Estimating Production and Consumption of Solid Reactive Fe Phases in Marine Sediments from Concentration Profiles

Richard Devereux1, Karsten Lettmann2, John C Lehrter1,3, David L Beddick Jr.1, Diane F Yates1, Marilynn Hoglund1, John Ernest Rogers1 and Brandon Jarvis1, (1)US EPA, Gulf Breeze, FL, United States, (2)University of Oldenburg, ICBM, Physical Oceanography, Oldenburg, Germany, (3)Environmental Protection Agency Gulf Breeze, Gulf Breeze, FL, United States
Abstract:
1D diffusion models may be used to estimate rates of production and consumption of dissolved metabolites in marine sediments but are applied less often to the solid phase. Here we used a numerical inverse method assuming steady state conditions to estimate solid phase Fe(III) and Fe(II) consumption and production rates, respectively, from sediment concentration profiles. First, porewater concentration profiles of dissolved inorganic carbon (DIC) and ammonium (NH4+) in muddy northern Gulf of Mexico sediments were analyzed by the model. The runs were used to fit model concentration outputs to sediment sample data, identify zones of production and consumption, and obtain modeled fluxes across the sediment-water interface that best matched experimentally-obtained flux rates. Modeled fluxes were sensitive to coefficients of sediment irrigation and bioturbation in addition to boundary concentrations.
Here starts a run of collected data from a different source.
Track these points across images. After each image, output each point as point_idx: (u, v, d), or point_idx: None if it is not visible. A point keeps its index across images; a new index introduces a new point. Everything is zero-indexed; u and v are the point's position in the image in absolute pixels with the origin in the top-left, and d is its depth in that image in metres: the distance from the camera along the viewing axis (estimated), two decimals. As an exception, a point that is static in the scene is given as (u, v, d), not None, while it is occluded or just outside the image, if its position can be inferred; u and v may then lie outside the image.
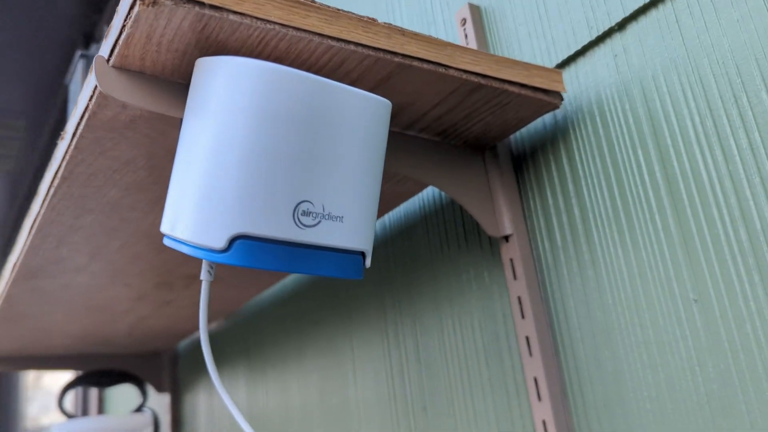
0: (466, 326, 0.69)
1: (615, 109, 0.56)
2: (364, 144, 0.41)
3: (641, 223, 0.53)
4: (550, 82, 0.56)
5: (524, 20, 0.64)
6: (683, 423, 0.48)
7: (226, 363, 1.26)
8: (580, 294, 0.57)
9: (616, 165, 0.55)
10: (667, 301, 0.50)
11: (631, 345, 0.52)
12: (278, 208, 0.37)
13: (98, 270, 0.84)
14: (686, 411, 0.48)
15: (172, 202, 0.41)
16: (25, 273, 0.80)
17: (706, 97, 0.49)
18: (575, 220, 0.58)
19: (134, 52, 0.43)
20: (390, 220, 0.83)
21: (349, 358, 0.88)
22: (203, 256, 0.37)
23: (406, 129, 0.59)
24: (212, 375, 0.44)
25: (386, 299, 0.81)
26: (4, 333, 1.09)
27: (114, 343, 1.31)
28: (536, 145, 0.63)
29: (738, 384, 0.45)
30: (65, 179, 0.58)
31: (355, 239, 0.40)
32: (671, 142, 0.51)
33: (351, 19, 0.46)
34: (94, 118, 0.49)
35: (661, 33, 0.53)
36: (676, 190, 0.50)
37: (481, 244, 0.68)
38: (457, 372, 0.69)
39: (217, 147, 0.38)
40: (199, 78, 0.42)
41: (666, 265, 0.51)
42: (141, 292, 0.97)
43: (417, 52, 0.49)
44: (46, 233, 0.69)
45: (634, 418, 0.51)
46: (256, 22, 0.41)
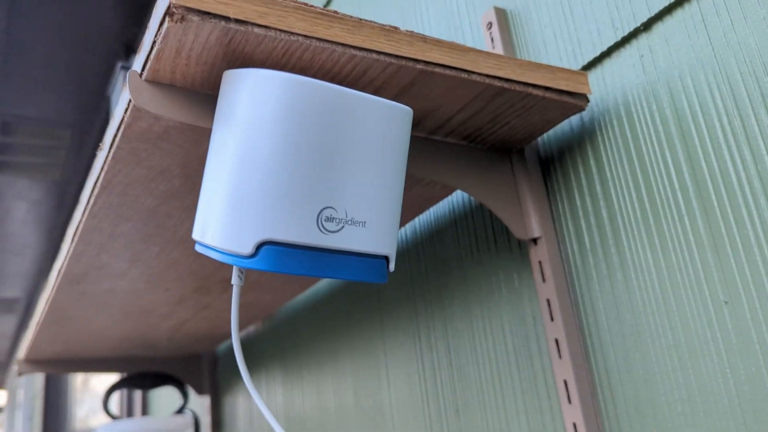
0: (497, 329, 0.69)
1: (642, 110, 0.55)
2: (385, 150, 0.42)
3: (670, 225, 0.52)
4: (575, 84, 0.56)
5: (549, 22, 0.64)
6: (715, 426, 0.48)
7: (263, 366, 1.28)
8: (610, 297, 0.57)
9: (643, 167, 0.55)
10: (698, 304, 0.50)
11: (661, 348, 0.52)
12: (303, 214, 0.38)
13: (138, 275, 0.86)
14: (718, 414, 0.47)
15: (202, 210, 0.42)
16: (69, 278, 0.83)
17: (734, 96, 0.48)
18: (603, 223, 0.58)
19: (165, 66, 0.45)
20: (420, 224, 0.83)
21: (382, 360, 0.88)
22: (232, 262, 0.39)
23: (431, 134, 0.60)
24: (244, 376, 0.45)
25: (418, 302, 0.82)
26: (50, 336, 1.14)
27: (156, 346, 1.34)
28: (563, 147, 0.63)
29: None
30: (104, 189, 0.61)
31: (378, 244, 0.41)
32: (699, 142, 0.51)
33: (373, 29, 0.47)
34: (129, 130, 0.51)
35: (687, 32, 0.52)
36: (704, 192, 0.50)
37: (510, 247, 0.68)
38: (489, 374, 0.69)
39: (244, 156, 0.39)
40: (226, 90, 0.43)
41: (696, 267, 0.50)
42: (180, 297, 0.99)
43: (439, 59, 0.49)
44: (87, 240, 0.72)
45: (666, 421, 0.51)
46: (280, 35, 0.43)
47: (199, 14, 0.40)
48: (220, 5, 0.41)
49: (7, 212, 3.65)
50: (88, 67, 2.38)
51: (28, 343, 1.19)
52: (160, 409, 1.98)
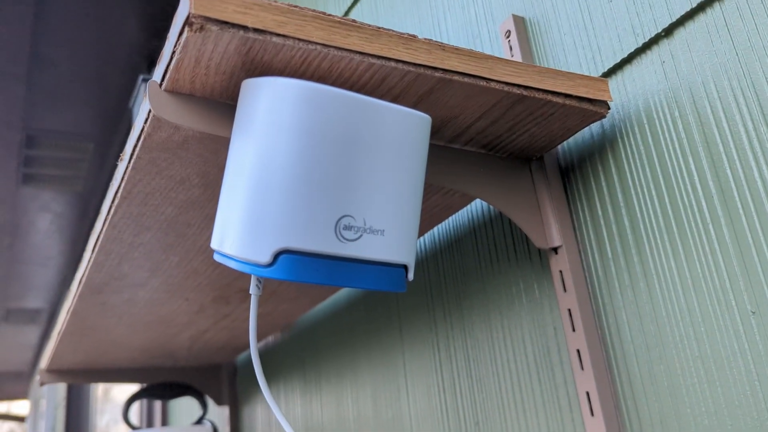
0: (517, 339, 0.68)
1: (664, 117, 0.55)
2: (404, 158, 0.42)
3: (694, 233, 0.51)
4: (595, 91, 0.55)
5: (569, 30, 0.64)
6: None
7: (282, 376, 1.28)
8: (633, 307, 0.56)
9: (666, 174, 0.54)
10: (724, 314, 0.48)
11: (687, 359, 0.51)
12: (320, 222, 0.38)
13: (158, 285, 0.87)
14: (746, 428, 0.46)
15: (220, 219, 0.42)
16: (90, 288, 0.84)
17: (759, 101, 0.47)
18: (625, 231, 0.57)
19: (184, 75, 0.45)
20: (439, 233, 0.83)
21: (402, 371, 0.88)
22: (249, 271, 0.39)
23: (450, 142, 0.59)
24: (262, 386, 0.45)
25: (437, 312, 0.81)
26: (72, 346, 1.14)
27: (176, 356, 1.35)
28: (584, 155, 0.62)
29: (800, 400, 0.43)
30: (124, 198, 0.61)
31: (396, 252, 0.41)
32: (723, 149, 0.50)
33: (391, 37, 0.47)
34: (149, 140, 0.52)
35: (710, 37, 0.51)
36: (729, 199, 0.49)
37: (530, 256, 0.67)
38: (509, 386, 0.68)
39: (261, 164, 0.39)
40: (244, 98, 0.43)
41: (721, 276, 0.49)
42: (200, 306, 1.00)
43: (457, 66, 0.49)
44: (108, 250, 0.72)
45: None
46: (298, 44, 0.43)
47: (218, 24, 0.41)
48: (239, 15, 0.41)
49: (31, 224, 3.71)
50: (111, 81, 2.41)
51: (50, 353, 1.20)
52: (180, 420, 1.99)
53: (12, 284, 4.63)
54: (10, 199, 3.32)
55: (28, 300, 5.03)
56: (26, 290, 4.82)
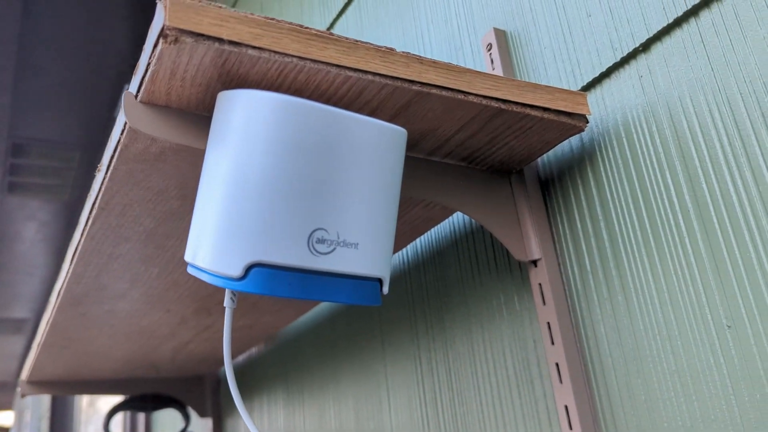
0: (498, 353, 0.68)
1: (642, 131, 0.55)
2: (379, 172, 0.42)
3: (671, 247, 0.51)
4: (573, 105, 0.56)
5: (549, 43, 0.64)
6: (719, 455, 0.46)
7: (265, 388, 1.27)
8: (611, 320, 0.56)
9: (644, 188, 0.54)
10: (700, 328, 0.49)
11: (664, 373, 0.51)
12: (293, 236, 0.38)
13: (139, 296, 0.86)
14: (722, 442, 0.46)
15: (194, 231, 0.42)
16: (69, 300, 0.83)
17: (734, 116, 0.48)
18: (604, 245, 0.57)
19: (160, 87, 0.45)
20: (422, 245, 0.83)
21: (384, 383, 0.87)
22: (221, 284, 0.38)
23: (430, 155, 0.59)
24: (236, 399, 0.45)
25: (419, 324, 0.81)
26: (52, 358, 1.13)
27: (158, 367, 1.34)
28: (563, 168, 0.62)
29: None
30: (102, 210, 0.60)
31: (371, 266, 0.41)
32: (699, 163, 0.50)
33: (369, 50, 0.47)
34: (126, 151, 0.51)
35: (687, 53, 0.52)
36: (705, 214, 0.49)
37: (510, 269, 0.67)
38: (490, 399, 0.68)
39: (235, 177, 0.39)
40: (220, 111, 0.43)
41: (697, 290, 0.49)
42: (181, 318, 0.99)
43: (435, 80, 0.49)
44: (87, 261, 0.72)
45: (668, 449, 0.50)
46: (274, 56, 0.43)
47: (193, 36, 0.40)
48: (215, 27, 0.41)
49: (17, 233, 3.67)
50: (98, 89, 2.40)
51: (30, 365, 1.18)
52: (164, 431, 1.97)
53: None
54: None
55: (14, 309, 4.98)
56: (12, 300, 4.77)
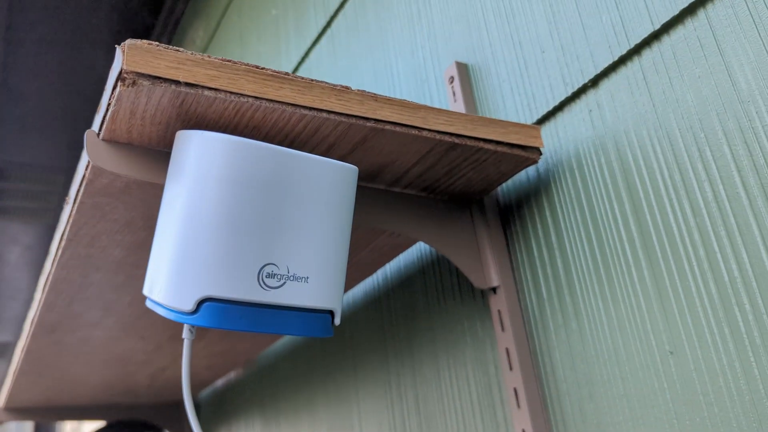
0: (462, 378, 0.69)
1: (592, 163, 0.57)
2: (328, 208, 0.43)
3: (619, 275, 0.53)
4: (527, 138, 0.58)
5: (507, 77, 0.67)
6: (664, 477, 0.48)
7: (243, 412, 1.27)
8: (565, 346, 0.57)
9: (594, 218, 0.56)
10: (645, 354, 0.50)
11: (613, 397, 0.53)
12: (243, 271, 0.39)
13: (112, 324, 0.87)
14: (667, 465, 0.48)
15: (151, 266, 0.43)
16: (43, 328, 0.84)
17: (674, 150, 0.50)
18: (559, 272, 0.59)
19: (121, 126, 0.46)
20: (390, 271, 0.84)
21: (355, 408, 0.88)
22: (175, 318, 0.40)
23: (391, 186, 0.61)
24: (194, 427, 0.46)
25: (389, 350, 0.83)
26: (29, 384, 1.13)
27: (136, 393, 1.34)
28: (521, 197, 0.64)
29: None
30: (71, 240, 0.62)
31: (321, 298, 0.42)
32: (643, 195, 0.52)
33: (324, 89, 0.49)
34: (91, 186, 0.53)
35: (630, 89, 0.54)
36: (649, 243, 0.51)
37: (474, 295, 0.69)
38: (454, 424, 0.69)
39: (187, 214, 0.40)
40: (177, 149, 0.45)
41: (643, 317, 0.51)
42: (156, 345, 1.00)
43: (389, 116, 0.51)
44: (58, 290, 0.73)
45: (618, 472, 0.51)
46: (230, 96, 0.45)
47: (150, 79, 0.42)
48: (171, 70, 0.43)
49: (0, 256, 3.65)
50: (80, 113, 2.41)
51: (6, 391, 1.18)
52: (145, 457, 1.96)
53: (-20, 318, 4.53)
54: (-21, 232, 3.27)
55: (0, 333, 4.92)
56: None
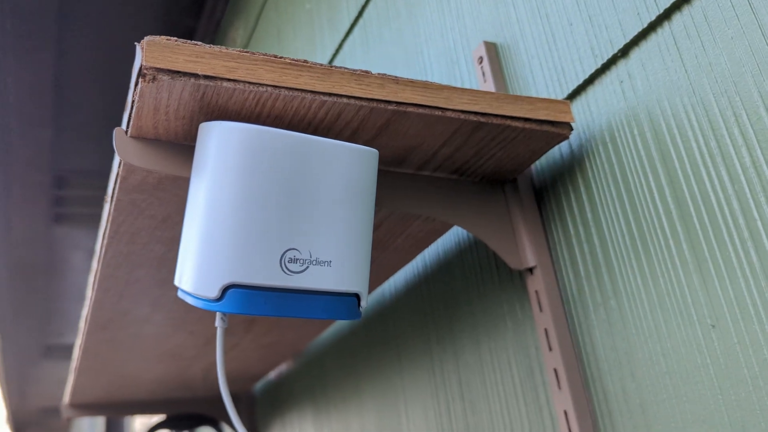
0: (503, 361, 0.68)
1: (625, 136, 0.55)
2: (349, 192, 0.43)
3: (657, 249, 0.52)
4: (556, 113, 0.56)
5: (536, 53, 0.65)
6: (711, 456, 0.46)
7: (295, 404, 1.29)
8: (605, 324, 0.56)
9: (629, 192, 0.54)
10: (687, 329, 0.49)
11: (655, 375, 0.51)
12: (265, 257, 0.40)
13: (161, 319, 0.89)
14: (713, 443, 0.46)
15: (180, 256, 0.44)
16: (96, 325, 0.87)
17: (708, 117, 0.48)
18: (596, 249, 0.58)
19: (146, 122, 0.47)
20: (429, 258, 0.84)
21: (401, 396, 0.88)
22: (202, 306, 0.40)
23: (420, 170, 0.61)
24: (229, 410, 0.47)
25: (431, 337, 0.82)
26: (89, 381, 1.18)
27: (192, 387, 1.37)
28: (555, 176, 0.63)
29: (760, 412, 0.43)
30: (112, 238, 0.64)
31: (345, 282, 0.42)
32: (679, 165, 0.50)
33: (343, 74, 0.49)
34: (125, 183, 0.54)
35: (662, 56, 0.52)
36: (686, 214, 0.49)
37: (512, 278, 0.68)
38: (498, 408, 0.69)
39: (211, 204, 0.41)
40: (200, 141, 0.45)
41: (683, 291, 0.49)
42: (205, 339, 1.02)
43: (411, 98, 0.51)
44: (106, 287, 0.75)
45: (663, 452, 0.50)
46: (249, 86, 0.45)
47: (169, 74, 0.43)
48: (189, 63, 0.44)
49: (65, 261, 3.81)
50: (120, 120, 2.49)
51: (70, 388, 1.24)
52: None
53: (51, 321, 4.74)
54: (44, 239, 3.42)
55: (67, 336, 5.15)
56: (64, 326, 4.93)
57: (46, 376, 6.22)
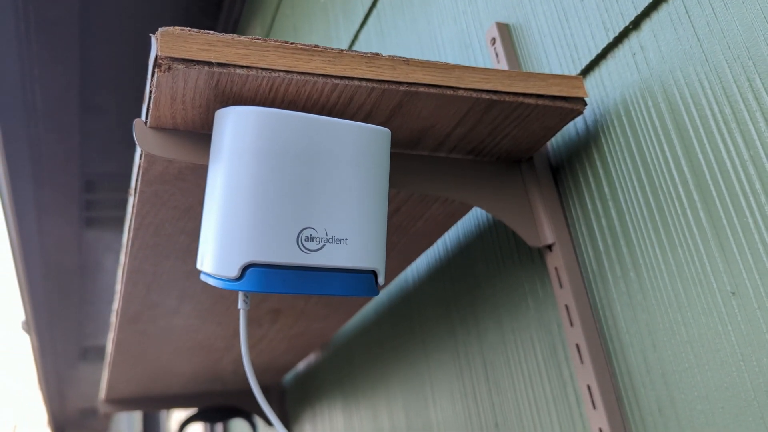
0: (526, 340, 0.69)
1: (639, 108, 0.55)
2: (363, 171, 0.44)
3: (674, 219, 0.51)
4: (569, 89, 0.56)
5: (548, 31, 0.65)
6: (735, 422, 0.46)
7: (325, 393, 1.31)
8: (625, 297, 0.56)
9: (645, 163, 0.54)
10: (707, 297, 0.48)
11: (677, 344, 0.51)
12: (282, 236, 0.41)
13: (189, 311, 0.91)
14: (736, 409, 0.46)
15: (201, 240, 0.46)
16: (127, 318, 0.89)
17: (722, 83, 0.48)
18: (614, 223, 0.58)
19: (164, 112, 0.49)
20: (450, 241, 0.84)
21: (427, 380, 0.89)
22: (223, 286, 0.42)
23: (435, 151, 0.61)
24: (256, 392, 0.48)
25: (454, 319, 0.83)
26: (124, 375, 1.21)
27: (224, 379, 1.40)
28: (572, 152, 0.63)
29: (783, 378, 0.43)
30: (138, 230, 0.65)
31: (362, 259, 0.43)
32: (694, 134, 0.50)
33: (354, 57, 0.49)
34: (147, 174, 0.56)
35: (674, 26, 0.52)
36: (703, 182, 0.49)
37: (532, 257, 0.68)
38: (522, 386, 0.69)
39: (228, 187, 0.42)
40: (216, 128, 0.47)
41: (702, 259, 0.49)
42: (234, 331, 1.04)
43: (422, 79, 0.51)
44: (135, 281, 0.77)
45: (687, 421, 0.50)
46: (261, 72, 0.46)
47: (184, 62, 0.44)
48: (203, 52, 0.45)
49: (98, 264, 3.89)
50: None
51: (105, 384, 1.27)
52: (241, 444, 2.04)
53: (86, 324, 4.85)
54: (76, 243, 3.50)
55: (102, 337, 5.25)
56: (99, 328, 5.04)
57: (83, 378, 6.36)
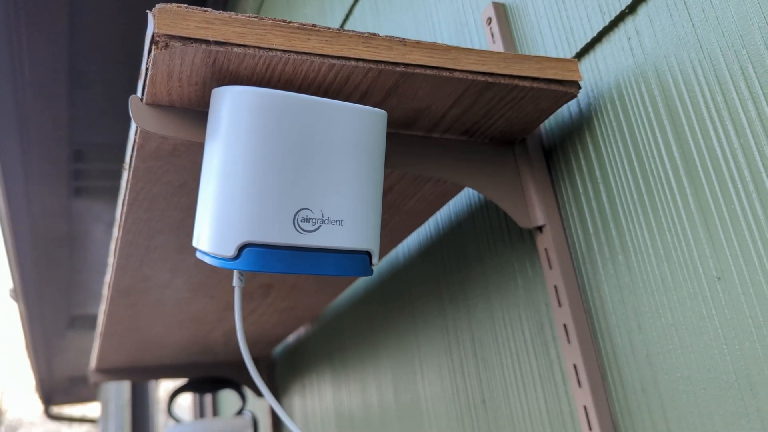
0: (515, 318, 0.70)
1: (632, 93, 0.56)
2: (359, 153, 0.45)
3: (664, 204, 0.52)
4: (564, 72, 0.57)
5: (544, 12, 0.65)
6: (715, 403, 0.48)
7: (314, 367, 1.33)
8: (613, 279, 0.57)
9: (637, 148, 0.55)
10: (693, 281, 0.50)
11: (662, 327, 0.52)
12: (279, 216, 0.41)
13: (181, 285, 0.92)
14: (718, 390, 0.47)
15: (197, 219, 0.46)
16: (118, 291, 0.90)
17: (715, 71, 0.48)
18: (604, 206, 0.58)
19: (161, 89, 0.49)
20: (441, 220, 0.85)
21: (416, 355, 0.91)
22: (220, 264, 0.42)
23: (430, 132, 0.62)
24: (249, 367, 0.49)
25: (444, 297, 0.84)
26: (114, 346, 1.21)
27: (214, 351, 1.41)
28: (564, 135, 0.63)
29: (764, 361, 0.44)
30: (131, 205, 0.66)
31: (357, 240, 0.44)
32: (685, 120, 0.51)
33: (351, 37, 0.49)
34: (142, 150, 0.56)
35: (669, 11, 0.52)
36: (693, 168, 0.50)
37: (522, 237, 0.69)
38: (510, 364, 0.70)
39: (224, 166, 0.42)
40: (213, 106, 0.47)
41: (689, 244, 0.50)
42: (225, 304, 1.05)
43: (419, 60, 0.51)
44: (128, 254, 0.77)
45: (669, 401, 0.51)
46: (259, 51, 0.46)
47: (181, 40, 0.44)
48: (200, 30, 0.45)
49: (87, 234, 3.87)
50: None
51: (95, 354, 1.28)
52: (228, 411, 2.07)
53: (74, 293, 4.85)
54: (65, 212, 3.48)
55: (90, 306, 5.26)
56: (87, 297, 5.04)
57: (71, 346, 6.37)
Assuming diffusion coefficients = 0 for solid phase minerals, drivers for estimating production and consumption rates from solid phase concentrations are then the rates of sedimentation and porewater advection, and coefficients of bioturbation and irrigation. Thus, applying the model with sediment irrigation and bioturbation terms obtained in the DIC and NH4+ runs, and replacing values of porosity with 1-porosity, rates of Fe(II) production closely matched rates of Fe(III) consumption at about 10-3 nmole cm-1 sec-1. High modeled Fe transformations occurred in the upper 3.5 cm of sediment. In addition, porewater Fe2+ and dissolved Mn concentration profiles both yielded modeled production in the top 0.5 cm of sediment with consumption below that suggesting a zone of precipitation as sulfide or carbonate minerals. These results demonstrate that simple 1D models can be applied to the solid phase of marine sediments and may additionally be helpful in estimating coefficients of sediment irrigation and bioturbation.